Acid-Base Titrations: Qualitative and Quantitative analysis

Primary standard

A pure, stable compound with known molar mass used to make a solution of known concentration

Equivalence point

The point in a titration where moles of acid equal moles of base

Monoprotic

An acid that donates one H⁺ ion per molecule

Diprotic

An acid that donates two H⁺ ions per molecule

Triprotic

An acid that donates three H⁺ ions per molecule

Standardization

The process of determining the exact concentration of a solution using a primary standard

weighing by difference

• typically three samples are weighed to reduce error

• use this technique to weigh multiple samples but reduce number of weighings

• initially use a top loading balance to weigh sample in a clean dry beaker

• receiving container to not need to be dry as they will not be touching the analytical balance

• weigh the sample using same procedure for analytical balance (record mass)

• remove the sample container and pour approx 1/3 or the amount of trials into the receiving container (using paper)

• place the beaker back and repeat process for last two containers

• record mass of empty weighing container

• difference in weighings is your calculated sample

• 4 masses for 3 samples

Quantitative Transfer

measure and analyze samples accurately and precisely

• Solid transfer:

  Use forceps for large chunks

  Powdered/crystallized: use weighing paper, boat, or beaker

  Weigh sample → transfer carefully → rinse container with solvent to collect all sample

• Liquid/wet transfer: Transfer solution to receiving vessel. Rinse dispensing vessel and funnel 3+ times to ensure no sample remains

Titration

accurately measure liquid volumes

Rinsing:

• Use small plastic funnel; rinse funnel with solution

• Add 5–10 mL solution, hold burette nearly horizontal and rotate to rinse inner surface

• Open stopcock to drain; repeat 2 more times

Filling & Air Removal:

• Fill near zero mark using small plastic funnel

• Open stopcock briefly to remove air bubbles from tip

• Remove funnel, wipe dry, invert on paper towel for later

Initial Reading:

• Open stopcock to slightly below zero.

• Use backing card for contrast (

• Read bottom of meniscus at eye level to 0.01 mL.

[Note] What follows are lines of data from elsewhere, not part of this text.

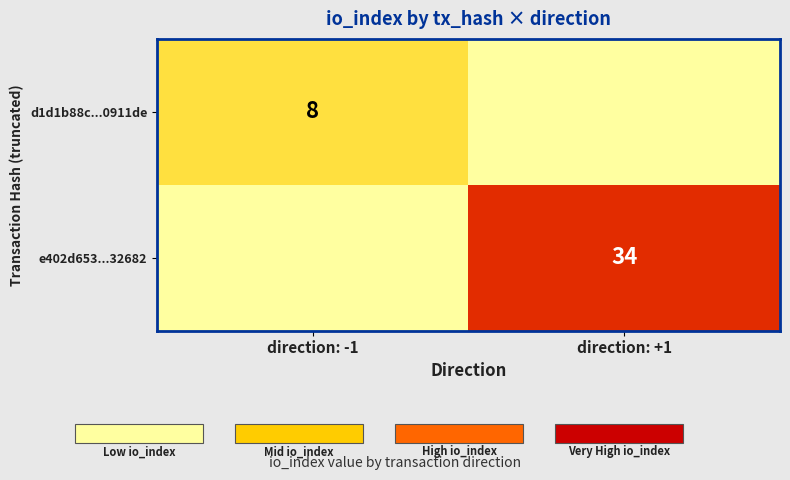

True or false: d1d1b88c...0911de has a value of 8 at direction: -1.

True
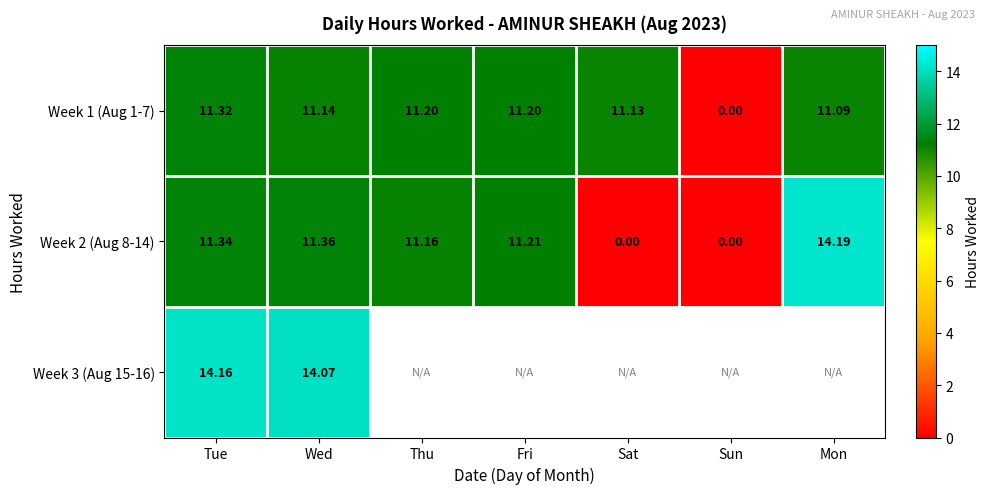

What is the difference between the maximum and minimum values in the Week 1 (Aug 1-7) series?

11.3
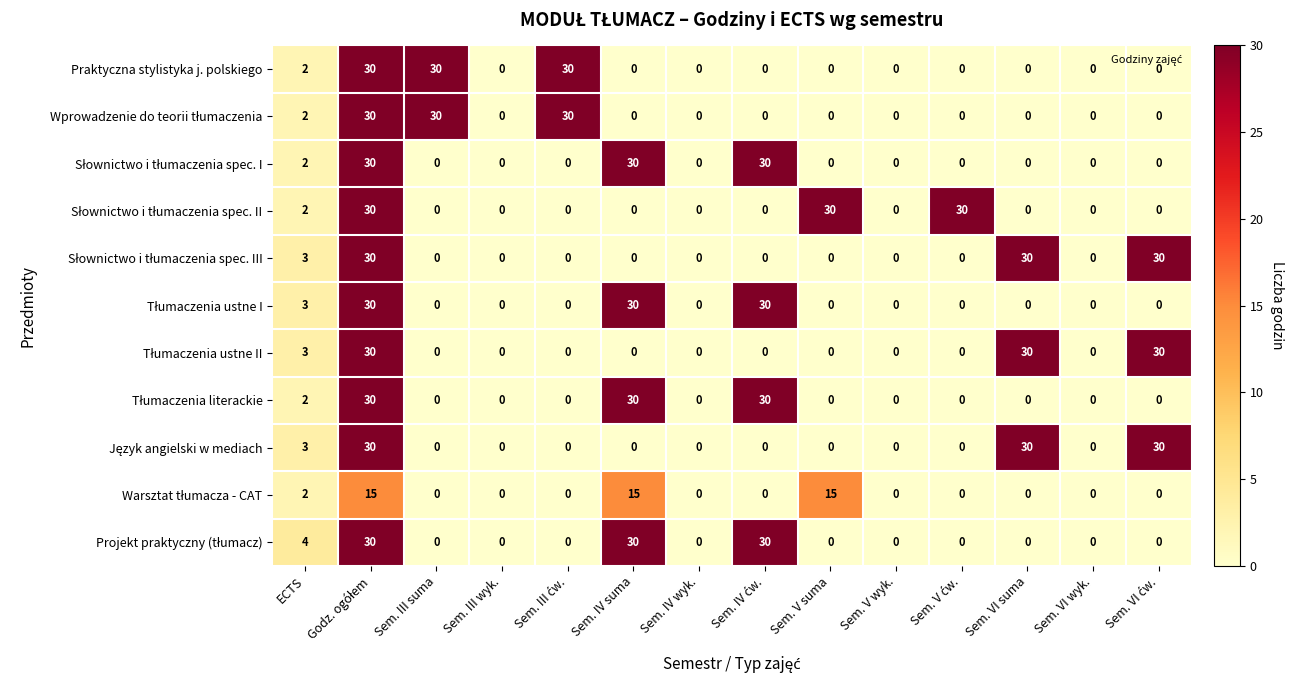

What is the total value across all series at Sem. VI suma?

90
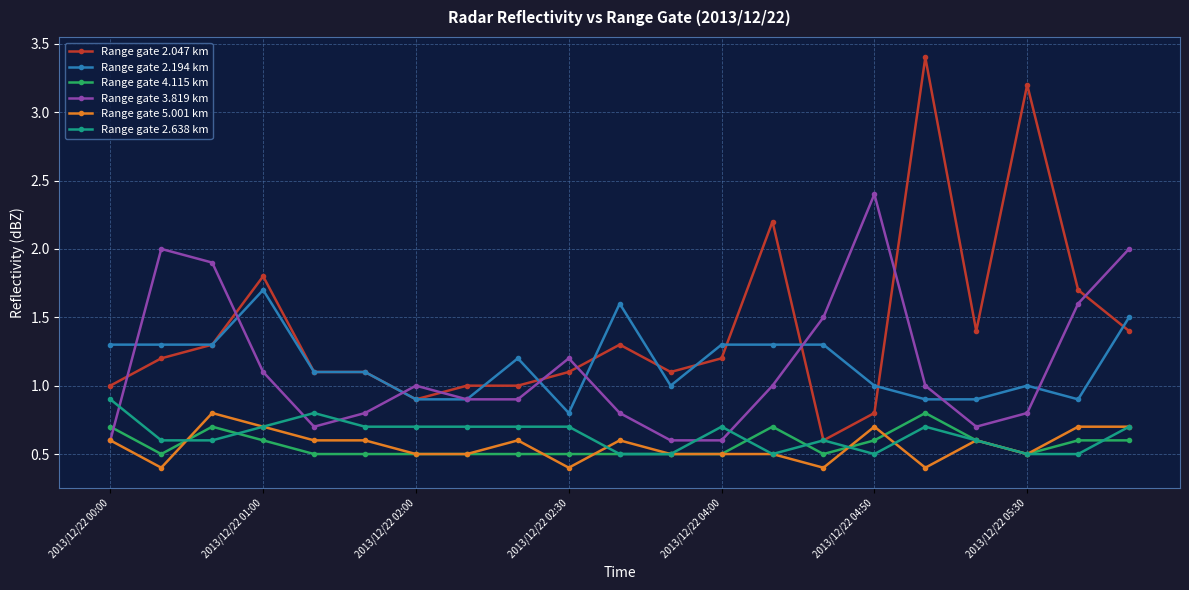

Reading right to left, what are all the values shown in this chart?

Range gate 2.047 km: 1.4	1.7	3.2	1.4	3.4	0.8	0.6	2.2	1.2	1.1	1.3	1.1	1.0	1.0	0.9	1.1	1.1	1.8	1.3	1.2	1.0
Range gate 2.194 km: 1.5	0.9	1.0	0.9	0.9	1.0	1.3	1.3	1.3	1.0	1.6	0.8	1.2	0.9	0.9	1.1	1.1	1.7	1.3	1.3	1.3
Range gate 4.115 km: 0.6	0.6	0.5	0.6	0.8	0.6	0.5	0.7	0.5	0.5	0.5	0.5	0.5	0.5	0.5	0.5	0.5	0.6	0.7	0.5	0.7
Range gate 3.819 km: 2.0	1.6	0.8	0.7	1.0	2.4	1.5	1.0	0.6	0.6	0.8	1.2	0.9	0.9	1.0	0.8	0.7	1.1	1.9	2.0	0.6
Range gate 5.001 km: 0.7	0.7	0.5	0.6	0.4	0.7	0.4	0.5	0.5	0.5	0.6	0.4	0.6	0.5	0.5	0.6	0.6	0.7	0.8	0.4	0.6
Range gate 2.638 km: 0.7	0.5	0.5	0.6	0.7	0.5	0.6	0.5	0.7	0.5	0.5	0.7	0.7	0.7	0.7	0.7	0.8	0.7	0.6	0.6	0.9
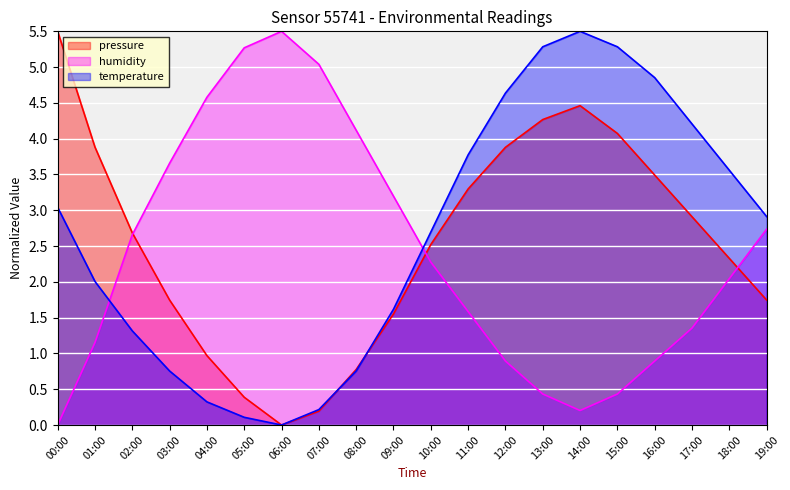

At which category does the chart reach its minimum across all series?

06:00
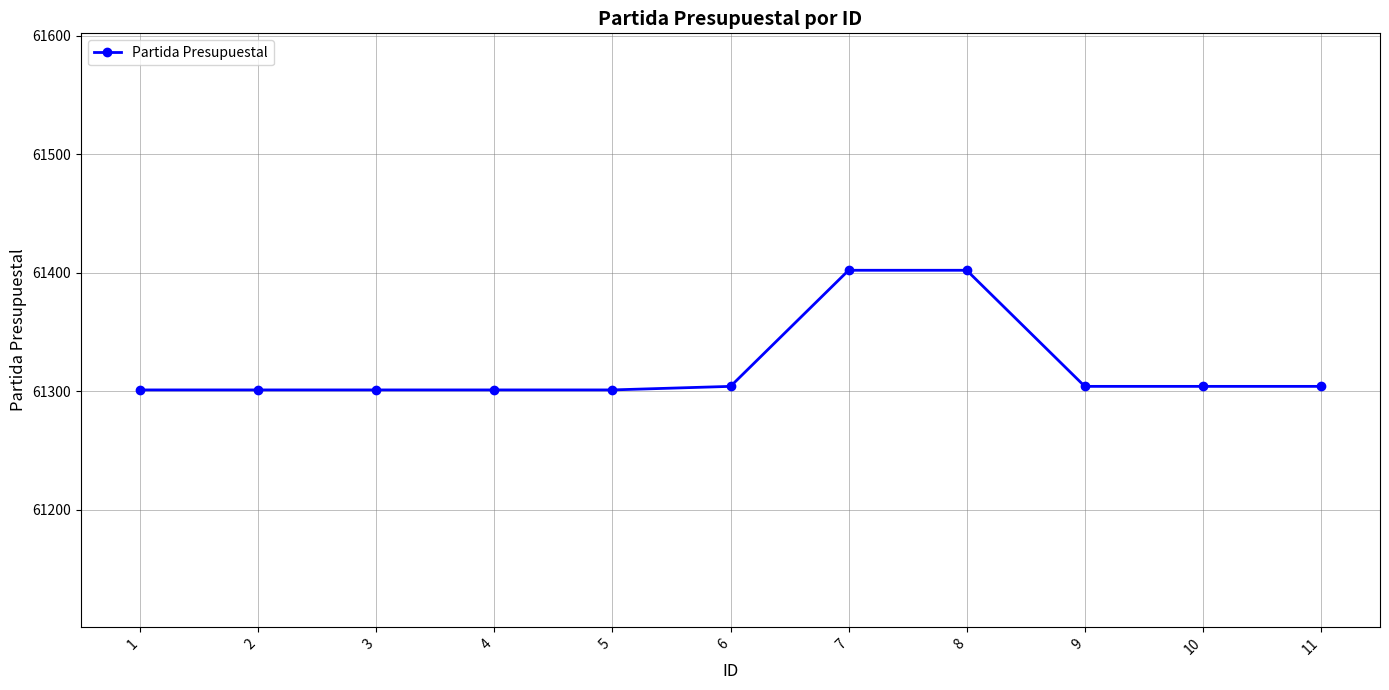

How many lines are shown in the chart?

1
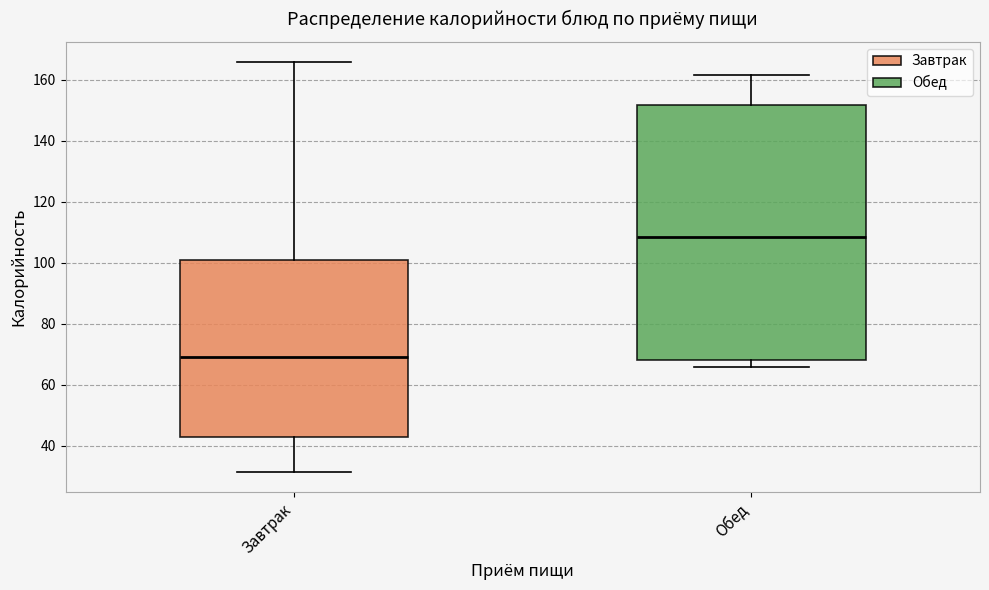

Comparing the boxes themselves (not the whiskers), which one is the tallest?

Обед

• Touch off tip droplets on clean waste beaker.

• If meniscus drops, check stopcock for leaks.

Dispensing / Titration:

• Tip 2–3 cm into flask; white background under flask.

• Swirl continuously.

• Slow down 1–2 mL from endpoint.

• Rinse inner walls to wash droplets down.

• Add drop-wise; near endpoint, use half-drops.

• Touch off droplets at tip

Clean-up:

• Pour leftover titrant into chemical waste.

• Rinse burette, stopcock, tip with hot tap water, then deionized water.

• Drain fully before storage.

Volumetric (Transfer) Pipette

• Transfers one precise volume

• Check tip for chips; bulb clean & dry.

• Rinse inside with solution, outside with water; rotate horizontally.

• Fill above mark using bulb; seal top with finger.

• Drain by gravity to mark; touch off tip do not blow out.

• Clean: hot tap → deionized water → drain.

Mohr (Graduated) Pipette

• Transfers variable volumes between graduated marks.

• Check tip and bulb.

• Rinse inside & outside; rotate horizontally.

• Fill above desired mark.

• Drain between marks only; tip is not calibrated.

• Clean same as volumetric pipette.

volumetric flask

used to prepare solutions of precise, known volume and concentration

Check for cracks or chips.

Rinse flask with deionized water before use.

For solution preparation:

Add solid or concentrated solution first.

Add solvent gradually until near calibration mark.

Mix thoroughly (invert several times) to dissolve solids completely.

Fill exactly to calibration mark at eye level; bottom of meniscus on the line.

Stopper flask and invert/mix to ensure uniform concentration.

Clean-up: rinse with tap water → deionized water → drain completely.